Canada’s Trade Deficit Narrows to $1.3 Billion in December: Statistics Canada

OTTAWA: Canada’s merchandise trade deficit narrowed significantly in December, falling to $1.3 billion from a revised $2.6 billion in November. According to the latest report from Statistics Canada released on February 19, 2026, the reduction in the trade gap was primarily driven by a surge in exports of metal and non-metallic mineral products, which helped offset a smaller rise in imports.

Total exports for the month climbed 2.6% to reach $65.6 billion. This growth was heavily concentrated in the metals sector, which saw an 18% increase, largely due to high shipments of unwrought gold and other precious metals to the United Kingdom. Interestingly, the federal agency noted that if this specific metal products group were excluded, overall exports for December would have actually edged down by 0.2%, highlighting how vital gold shipments were to the month’s performance.

On the other side of the ledger, total imports rose by 0.6% to $66.9 billion. The increase in imports was spearheaded by the automotive sector, with motor vehicles and parts gaining 5.1% during the month. This rise in auto imports suggests a steady demand for transportation equipment despite broader economic fluctuations. In volume terms—which accounts for price changes—both exports and imports grew by 1.4%.

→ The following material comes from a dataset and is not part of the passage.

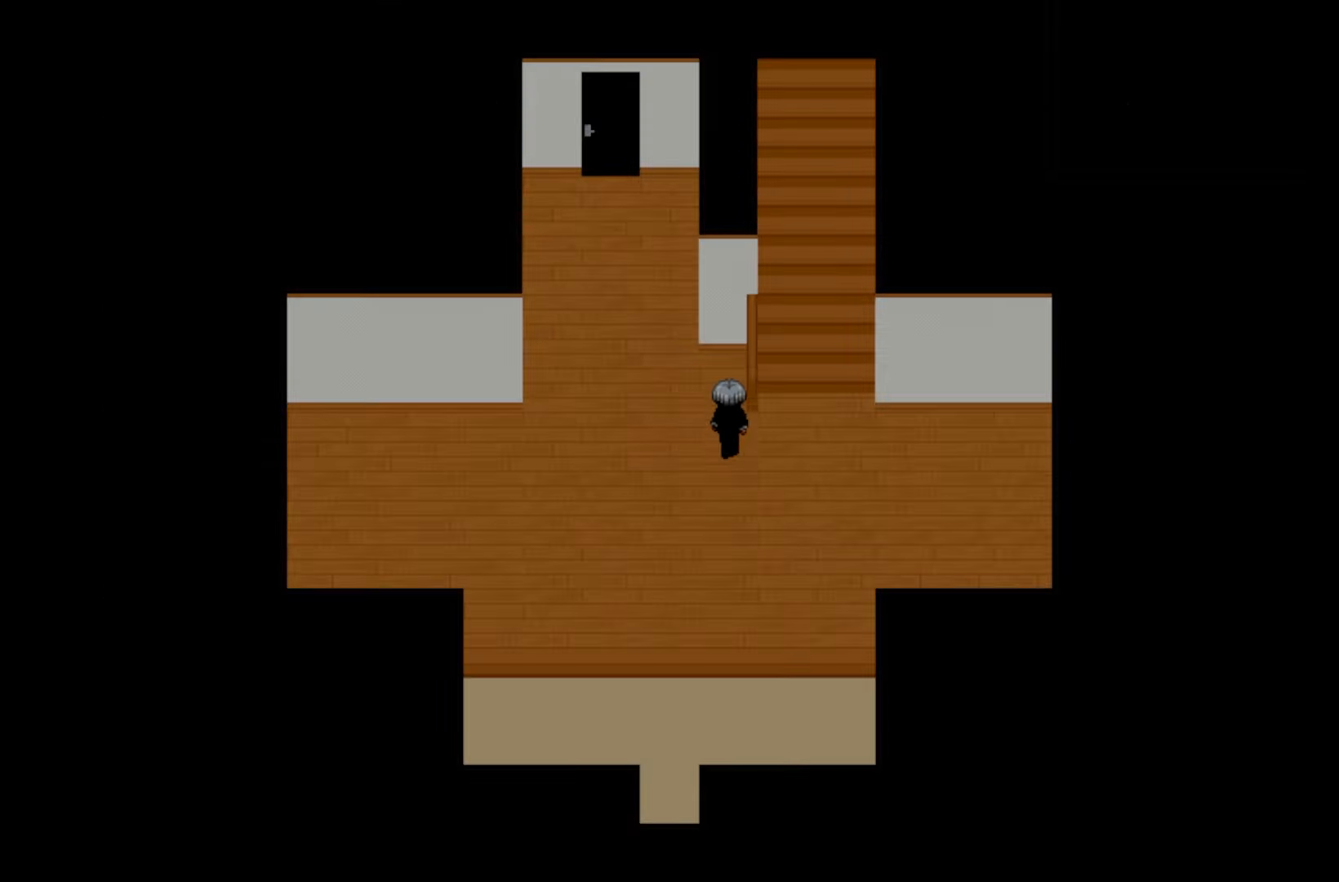
{"keys": [], "events": []}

The December figures capped off a volatile year for Canadian trade in 2025, which saw the country’s total merchandise trade deficit balloon to over $31 billion for the full year. While the narrowing of the deficit in December is a positive sign, economists point out that export demand in many other sectors—including chemicals, forestry, and consumer goods—remained relatively weak as the year came to a close.